E “I And I” não sofre tanta diferença com a versão final (tirando a mixagem), mas merece menção pela ótima história com Leonard Cohen.

Disco 5 – Versões ao vivo e sobras de Empire Burlesque

Não entendi bem a intenção em incluir apenas duas canções ao vivo e bem no começo – achei um pouco desconexo com o box. A primeira é “Enough Is Enough”, gravada em Slane Castle, e a segunda é uma das lendárias aparições de Dylan no programa Late Night com David Letterman.

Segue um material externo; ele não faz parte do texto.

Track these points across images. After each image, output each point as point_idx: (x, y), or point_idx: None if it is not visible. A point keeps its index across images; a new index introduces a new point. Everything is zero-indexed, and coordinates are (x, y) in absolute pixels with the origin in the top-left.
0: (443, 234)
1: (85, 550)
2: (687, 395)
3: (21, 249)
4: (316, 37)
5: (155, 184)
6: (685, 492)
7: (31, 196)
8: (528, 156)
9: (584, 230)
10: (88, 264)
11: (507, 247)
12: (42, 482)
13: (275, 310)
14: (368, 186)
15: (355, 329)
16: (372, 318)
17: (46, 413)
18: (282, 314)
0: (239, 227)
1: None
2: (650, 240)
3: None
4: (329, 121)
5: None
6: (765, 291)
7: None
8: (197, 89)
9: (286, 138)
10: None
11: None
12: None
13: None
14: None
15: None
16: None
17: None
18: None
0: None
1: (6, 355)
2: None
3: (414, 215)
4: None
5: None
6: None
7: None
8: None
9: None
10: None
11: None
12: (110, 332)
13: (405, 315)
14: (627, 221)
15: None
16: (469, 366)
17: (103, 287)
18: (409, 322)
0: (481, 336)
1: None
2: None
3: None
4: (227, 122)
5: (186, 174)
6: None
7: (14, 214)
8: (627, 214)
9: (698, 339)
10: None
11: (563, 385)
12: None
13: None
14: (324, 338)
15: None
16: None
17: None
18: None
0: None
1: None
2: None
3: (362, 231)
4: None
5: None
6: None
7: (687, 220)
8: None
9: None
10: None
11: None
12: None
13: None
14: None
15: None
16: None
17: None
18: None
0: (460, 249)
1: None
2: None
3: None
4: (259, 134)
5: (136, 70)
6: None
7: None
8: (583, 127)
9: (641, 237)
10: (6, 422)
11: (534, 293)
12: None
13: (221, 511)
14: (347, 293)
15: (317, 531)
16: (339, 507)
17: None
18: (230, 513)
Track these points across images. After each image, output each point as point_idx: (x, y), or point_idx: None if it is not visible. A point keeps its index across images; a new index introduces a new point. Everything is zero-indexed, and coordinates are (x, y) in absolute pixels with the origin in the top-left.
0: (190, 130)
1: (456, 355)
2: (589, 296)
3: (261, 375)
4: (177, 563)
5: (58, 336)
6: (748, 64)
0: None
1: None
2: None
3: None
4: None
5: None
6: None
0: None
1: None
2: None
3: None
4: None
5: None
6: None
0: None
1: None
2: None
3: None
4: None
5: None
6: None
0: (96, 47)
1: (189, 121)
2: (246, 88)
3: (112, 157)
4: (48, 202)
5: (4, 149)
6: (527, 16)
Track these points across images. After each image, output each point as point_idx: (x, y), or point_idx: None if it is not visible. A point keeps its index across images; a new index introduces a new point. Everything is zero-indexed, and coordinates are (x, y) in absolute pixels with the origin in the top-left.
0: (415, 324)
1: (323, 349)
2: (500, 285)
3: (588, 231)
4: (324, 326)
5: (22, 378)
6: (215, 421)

Das sobras de Empire Burlesque, um disco que sofreu, na minha humilde opinião, muito com a mixagem oitentista, destaca-se a crua “Seeing the Real You at Last”, as duas versões de “When the Night Comes Falling From the Sky” e “Dark Eyes”, esta última por ser uma das melhores canções de Dylan.

“New Danville Girl” é uma epopéia de quase 12 minutos muito citada em livros diversos, principalmente pela repaginada que sofreu até chegar na versão final, intitulada “Brownsville Girl”.

Conclusão

Springtime In New York é uma compilação interessante que consegue mostrar que até em momentos poucos intrigantes Dylan consegue se diferenciar da multidão. Ouvi-lo me fez gostar mais de muitas das canções pois, como insisti aqui, foram mostradas despidas dos excessos.

Está longe de ser um dos melhores volumes da Bootleg Series, mas cumpre seu papel de trazer luz a uma época específica.